Deux études européennes s’ajoutent aux preuves croissantes reliant deux traitements pour la maladie de Parkinson, le pergolide et la cabergoline, avec une cardiopathie valvulaire. La première était une étude cas-témoins utilisant des données de routine provenant des pratiques générales britanniques. Les auteurs ont trouvé un risque significativement accru de régurgitation valvulaire chez les patients prenant plus de six mois (taux d’incidence de 7,1 à IC à 95%: 2,3 à 22,3 pour le pergolide et 4,9 à 1,5 à 15,6 pour la cabergoline), surtout s’ils prenaient plus de 3 mg par jour. Dans la deuxième étude, les chercheurs ont mesuré la régurgitation valvulaire directement par échocardiographie et ont trouvé une incidence plus élevée chez les patients prenant ces médicaments que chez les témoins appariés sans maladie de Parkinson. Les deux études ont rapporté des dommages liés aux médicaments aux trois valves cardiaques.

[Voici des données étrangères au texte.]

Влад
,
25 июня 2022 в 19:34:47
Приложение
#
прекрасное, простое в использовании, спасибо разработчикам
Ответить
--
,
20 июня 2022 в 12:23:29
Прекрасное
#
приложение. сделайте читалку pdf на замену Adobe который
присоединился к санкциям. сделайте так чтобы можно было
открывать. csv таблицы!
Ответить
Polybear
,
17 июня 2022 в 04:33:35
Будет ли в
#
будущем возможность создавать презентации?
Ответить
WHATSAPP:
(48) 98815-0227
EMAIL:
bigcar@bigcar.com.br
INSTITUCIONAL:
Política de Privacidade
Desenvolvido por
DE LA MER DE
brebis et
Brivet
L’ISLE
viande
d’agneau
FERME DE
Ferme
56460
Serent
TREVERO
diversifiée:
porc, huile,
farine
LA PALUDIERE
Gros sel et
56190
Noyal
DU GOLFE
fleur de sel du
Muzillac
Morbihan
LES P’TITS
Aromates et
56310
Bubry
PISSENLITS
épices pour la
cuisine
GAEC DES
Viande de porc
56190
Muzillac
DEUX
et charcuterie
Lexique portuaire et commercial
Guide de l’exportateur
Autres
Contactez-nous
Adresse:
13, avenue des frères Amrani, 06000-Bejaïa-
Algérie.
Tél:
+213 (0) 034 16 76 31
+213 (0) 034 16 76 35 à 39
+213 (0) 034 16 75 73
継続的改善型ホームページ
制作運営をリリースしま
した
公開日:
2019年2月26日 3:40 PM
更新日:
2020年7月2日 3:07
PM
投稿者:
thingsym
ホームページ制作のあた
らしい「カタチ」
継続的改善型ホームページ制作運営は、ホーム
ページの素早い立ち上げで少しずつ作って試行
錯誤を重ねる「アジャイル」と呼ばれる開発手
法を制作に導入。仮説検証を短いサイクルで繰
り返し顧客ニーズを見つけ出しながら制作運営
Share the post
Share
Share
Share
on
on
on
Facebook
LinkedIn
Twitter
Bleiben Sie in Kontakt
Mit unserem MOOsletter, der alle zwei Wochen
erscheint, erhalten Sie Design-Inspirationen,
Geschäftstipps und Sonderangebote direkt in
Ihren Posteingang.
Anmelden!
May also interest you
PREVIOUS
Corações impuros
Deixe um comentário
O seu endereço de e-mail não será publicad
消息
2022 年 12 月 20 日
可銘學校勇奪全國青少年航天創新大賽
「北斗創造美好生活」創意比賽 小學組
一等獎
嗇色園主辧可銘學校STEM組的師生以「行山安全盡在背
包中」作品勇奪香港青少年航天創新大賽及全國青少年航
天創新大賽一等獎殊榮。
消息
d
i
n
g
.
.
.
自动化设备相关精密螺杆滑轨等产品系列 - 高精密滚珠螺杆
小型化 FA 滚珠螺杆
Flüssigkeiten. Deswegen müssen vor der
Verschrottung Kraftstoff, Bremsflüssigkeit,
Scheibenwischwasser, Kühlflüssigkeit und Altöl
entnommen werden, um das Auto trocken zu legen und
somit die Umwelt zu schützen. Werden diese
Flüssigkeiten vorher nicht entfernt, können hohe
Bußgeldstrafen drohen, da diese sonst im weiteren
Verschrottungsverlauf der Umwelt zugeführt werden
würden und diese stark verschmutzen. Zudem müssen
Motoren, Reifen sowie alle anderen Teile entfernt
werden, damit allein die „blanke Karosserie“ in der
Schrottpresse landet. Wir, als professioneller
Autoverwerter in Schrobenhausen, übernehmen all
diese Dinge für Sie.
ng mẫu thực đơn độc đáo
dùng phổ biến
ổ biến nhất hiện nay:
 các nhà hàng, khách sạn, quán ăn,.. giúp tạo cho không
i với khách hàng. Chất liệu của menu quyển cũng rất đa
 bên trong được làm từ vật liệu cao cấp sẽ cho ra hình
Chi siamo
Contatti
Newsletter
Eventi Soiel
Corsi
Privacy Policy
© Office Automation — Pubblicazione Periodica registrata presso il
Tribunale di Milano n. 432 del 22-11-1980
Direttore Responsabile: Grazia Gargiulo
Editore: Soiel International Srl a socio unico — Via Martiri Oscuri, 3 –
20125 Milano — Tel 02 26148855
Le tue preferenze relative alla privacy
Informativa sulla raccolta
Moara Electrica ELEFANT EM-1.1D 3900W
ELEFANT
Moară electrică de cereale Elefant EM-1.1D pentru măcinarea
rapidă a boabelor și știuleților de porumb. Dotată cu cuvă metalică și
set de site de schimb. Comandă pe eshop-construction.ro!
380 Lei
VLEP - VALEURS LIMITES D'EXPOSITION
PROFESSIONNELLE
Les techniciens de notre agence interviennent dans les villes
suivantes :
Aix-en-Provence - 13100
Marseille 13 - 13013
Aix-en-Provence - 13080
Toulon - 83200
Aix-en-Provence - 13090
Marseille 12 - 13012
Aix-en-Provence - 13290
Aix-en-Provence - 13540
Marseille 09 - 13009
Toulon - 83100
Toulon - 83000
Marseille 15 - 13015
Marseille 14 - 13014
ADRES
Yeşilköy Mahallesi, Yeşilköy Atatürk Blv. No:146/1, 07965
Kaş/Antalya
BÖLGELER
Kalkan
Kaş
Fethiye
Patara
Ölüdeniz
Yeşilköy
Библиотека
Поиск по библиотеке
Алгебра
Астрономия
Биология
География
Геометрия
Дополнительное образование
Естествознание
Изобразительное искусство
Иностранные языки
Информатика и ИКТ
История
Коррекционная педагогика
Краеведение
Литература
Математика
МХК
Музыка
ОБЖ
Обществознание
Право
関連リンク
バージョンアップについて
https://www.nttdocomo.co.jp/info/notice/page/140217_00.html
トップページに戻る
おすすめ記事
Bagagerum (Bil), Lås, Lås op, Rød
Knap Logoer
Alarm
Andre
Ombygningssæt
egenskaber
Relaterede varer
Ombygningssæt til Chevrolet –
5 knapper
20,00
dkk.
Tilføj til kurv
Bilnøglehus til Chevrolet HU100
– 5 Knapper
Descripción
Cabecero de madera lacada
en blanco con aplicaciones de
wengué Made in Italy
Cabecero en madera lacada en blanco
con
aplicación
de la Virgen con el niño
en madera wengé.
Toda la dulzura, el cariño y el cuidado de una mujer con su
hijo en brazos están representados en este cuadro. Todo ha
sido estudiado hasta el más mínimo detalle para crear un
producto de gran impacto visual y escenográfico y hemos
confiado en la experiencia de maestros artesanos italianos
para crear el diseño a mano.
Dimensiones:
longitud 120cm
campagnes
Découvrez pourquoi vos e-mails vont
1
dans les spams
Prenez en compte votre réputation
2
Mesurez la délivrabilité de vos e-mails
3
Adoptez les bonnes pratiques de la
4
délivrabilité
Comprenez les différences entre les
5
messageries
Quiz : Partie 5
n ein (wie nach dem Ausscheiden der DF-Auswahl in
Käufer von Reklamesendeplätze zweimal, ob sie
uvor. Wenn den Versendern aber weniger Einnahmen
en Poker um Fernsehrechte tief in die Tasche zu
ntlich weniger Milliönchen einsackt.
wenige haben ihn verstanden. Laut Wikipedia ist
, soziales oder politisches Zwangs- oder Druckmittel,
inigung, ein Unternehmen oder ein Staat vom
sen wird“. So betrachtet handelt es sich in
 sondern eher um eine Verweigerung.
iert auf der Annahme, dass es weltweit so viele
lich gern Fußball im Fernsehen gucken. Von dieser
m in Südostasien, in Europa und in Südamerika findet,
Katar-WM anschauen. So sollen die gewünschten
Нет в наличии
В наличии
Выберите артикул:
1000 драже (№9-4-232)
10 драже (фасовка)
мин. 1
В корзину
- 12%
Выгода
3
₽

Le pergolide et la cabergoline sont des agonistes de la dopamine dérivés de l’ergot. Contrairement à d’autres traitements médicamenteux pour la maladie de Parkinson, ils sont aussi de puissants agonistes des récepteurs 5-hydroxytryptamine de type 2B (5HT 2B), qui sont abondants dans les valvules cardiaques. D’autres agonistes de ce récepteur ont déjà été impliqués dans la cardiopathie valvulaire. Les agonistes connus comprennent les inhibiteurs de l’appétit (la fenfluramine, maintenant interdite de vente), les médicaments pour le traitement de la migraine (dihydroergotamine, méthysergide et ergotamine) et l’ecstasy à usage récréatif. Un commentaire lié (pp 6-9) exhorte les fabricants de médicaments et les organismes de réglementation à sélectionner les composés pour leur activité au niveau du récepteur 5HT 2B avant de commencer les essais cliniques.